Kids4Peace Winter Event ‘17
Palestinian Youth Representative Speech
I hope everyone is having a wonderful evening.
My name is Adan. I am 15 years old, and am currently in my 5th year in Kids4Peace. I’m Christian. I am Palestinian, and proud to identify as one. I love my people; I love our customs, traditions, language, food, strength, integrity, generosity, and most of all, I love the dignity found in everything that we do. I love my land and I love every olive tree my people have ever planted, because my land is my home.
Being in Kids4Peace doesn’t deny any part of my identity, yet in the past 5 years, I was constantly being told that it does. I have been called a traitor, liar, and coward. I was stigmatized – accused of being fake, accused of being aggressive, accused of being a terrorist. I have thought of quitting Kids4Peace multiple times, because I thought I would no longer be singled out if I did.
I am constantly told that I’m still young, I have no idea what I’m talking about, this will never work, and that my little, 15 year old voice will never bring forth any change. Last year in particular, I defied the limits those claims set for me. We travelled to Washington DC, and were up at 6:00 AM, every single day, out of the hotel at 7:00 AM (if we were lucky, 8:00), and had 3 meetings a day with the most influential leaders of today – including Shaun Casey, Dave Harden, ambassadors and diplomats of the highest positions, and the heads of the National Security of The United States of America). I gave a speech about inequality in the United States’ Institute of Peace (USIP), and was absolutely petrified of sharing it, because I feared people’s reaction. Mustering up the courage to give a speech that I wrote at 2:00 AM (practically got 3 hours of sleep because I had to stay up writing it) and managed to make one of the most controversial speeches presented in last year’s program was a defining moment for me. But, it came from my heart and touched theirs.
I shed more tears than I’d like to admit in Kids4Peace. In my second year, I regretted ever joining the organization, because the War on Gaza was taking place and I was not with my family – I was out there, at camp in Houston, Texas, the only member of the family to be guaranteed safety, while everyone back home was fighting merely to stay alive.

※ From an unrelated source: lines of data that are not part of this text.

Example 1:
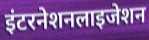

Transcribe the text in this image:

इंटरनेशनलाइजेशन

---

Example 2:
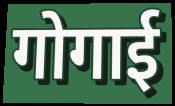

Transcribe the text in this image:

गोगाई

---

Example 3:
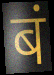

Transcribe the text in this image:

बं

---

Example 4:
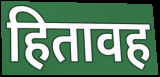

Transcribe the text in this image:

हितावह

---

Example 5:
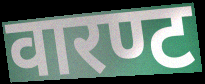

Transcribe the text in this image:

वारण्टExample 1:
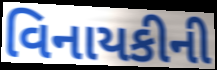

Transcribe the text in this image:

વિનાયકીની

Understanding just how much I regretted my decision helped me realize that the young don’t rank the controversy of who’s right and who’s wrong above the significance of our emotions. I think that’s just as crucial as selflessness when resolving an issue, because we take those stories, emotions, and experiences, and turn them into personal motivation, which we later use to seek change.

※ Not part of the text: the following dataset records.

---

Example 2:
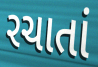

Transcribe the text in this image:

રચાતાં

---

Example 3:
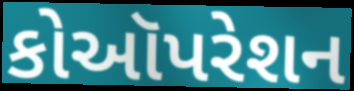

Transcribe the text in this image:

કોઑપરેશન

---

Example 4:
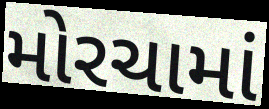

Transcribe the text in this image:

મોરચામાં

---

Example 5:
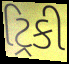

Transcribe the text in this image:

ટ્રિકીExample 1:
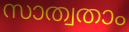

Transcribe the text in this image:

സാത്വതാം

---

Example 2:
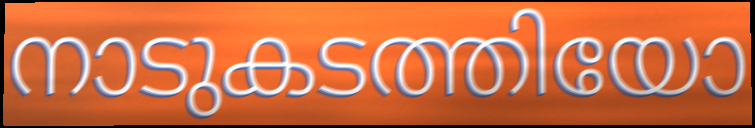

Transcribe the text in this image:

നാടുകടത്തിയോ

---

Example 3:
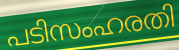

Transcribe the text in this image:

പടിസംഹരതി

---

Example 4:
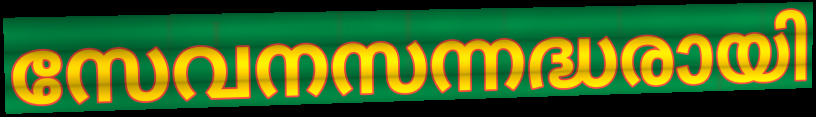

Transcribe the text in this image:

സേവനസന്നദ്ധരായി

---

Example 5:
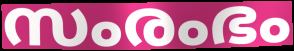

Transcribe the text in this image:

സംരംഭംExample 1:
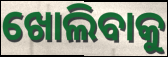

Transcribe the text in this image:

ଖୋଲିବାକୁ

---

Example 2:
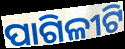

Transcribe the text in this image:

ପାଗିଳୀଟି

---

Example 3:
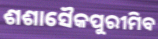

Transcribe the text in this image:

ଶଶାସୈକପୁରୀମିବ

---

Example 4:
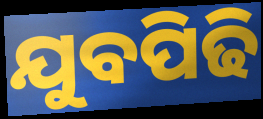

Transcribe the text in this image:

ଯୁବପିଢି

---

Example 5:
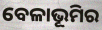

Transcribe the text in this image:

ବେଳାଭୂମିର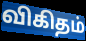
விகிதம்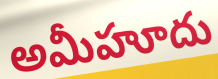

That is why I love the fact that Kids4Peace is youth based. Kids4Peace understands that our dreams are the future’s reality. They know that our voices are the media and will later become the news. I ask every adult sitting in the audience to do the same. I ask you to acknowledge the voices of your kids, the youth. I ask you to realize what we are capable of because we are works of art. I ask you to recognize that not only can we be strong, but that we are strong. I ask you to remind us that not only are we enough, but that we are more than that. Don’t give up on us, because, at the end of the day, the leaders of tomorrow are today’s youth.